**LISTED ENTRIES**
- - - -

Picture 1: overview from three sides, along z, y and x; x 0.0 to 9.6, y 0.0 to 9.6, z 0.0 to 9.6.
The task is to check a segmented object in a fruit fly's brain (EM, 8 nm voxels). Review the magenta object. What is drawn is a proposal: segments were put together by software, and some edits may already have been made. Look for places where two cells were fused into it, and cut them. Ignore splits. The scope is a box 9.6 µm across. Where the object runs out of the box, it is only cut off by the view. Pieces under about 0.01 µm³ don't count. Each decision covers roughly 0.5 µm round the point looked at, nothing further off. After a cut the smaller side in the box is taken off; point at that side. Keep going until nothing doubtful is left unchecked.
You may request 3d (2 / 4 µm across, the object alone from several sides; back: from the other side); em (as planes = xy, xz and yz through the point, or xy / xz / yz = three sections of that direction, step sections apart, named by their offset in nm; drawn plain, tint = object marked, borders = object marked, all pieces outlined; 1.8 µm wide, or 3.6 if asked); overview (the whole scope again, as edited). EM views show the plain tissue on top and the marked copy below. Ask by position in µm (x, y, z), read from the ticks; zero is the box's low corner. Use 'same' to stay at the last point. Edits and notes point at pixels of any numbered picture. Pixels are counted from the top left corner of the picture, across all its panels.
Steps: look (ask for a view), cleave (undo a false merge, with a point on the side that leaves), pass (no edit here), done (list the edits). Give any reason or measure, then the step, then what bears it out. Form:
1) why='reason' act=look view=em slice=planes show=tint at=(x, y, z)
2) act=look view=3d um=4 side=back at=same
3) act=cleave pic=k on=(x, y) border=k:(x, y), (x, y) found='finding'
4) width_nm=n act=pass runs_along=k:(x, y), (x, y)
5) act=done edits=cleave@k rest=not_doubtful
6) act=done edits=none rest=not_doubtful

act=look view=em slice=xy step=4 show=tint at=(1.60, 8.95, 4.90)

- - - -

**YOUR ASSIGNMENT**
Copy out each line in the preceding records that contains "three".

**OUTPUT FOR THIS EXERCISE**
Picture 1: overview from three sides, along z, y and x; x 0.0 to 9.6, y 0.0 to 9.6, z 0.0 to 9.6.
You may request 3d (2 / 4 µm across, the object alone from several sides; back: from the other side); em (as planes = xy, xz and yz through the point, or xy / xz / yz = three sections of that direction, step sections apart, named by their offset in nm; drawn plain, tint = object marked, borders = object marked, all pieces outlined; 1.8 µm wide, or 3.6 if asked); overview (the whole scope again, as edited). EM views show the plain tissue on top and the marked copy below. Ask by position in µm (x, y, z), read from the ticks; zero is the box's low corner. Use 'same' to stay at the last point. Edits and notes point at pixels of any numbered picture. Pixels are counted from the top left corner of the picture, across all its panels.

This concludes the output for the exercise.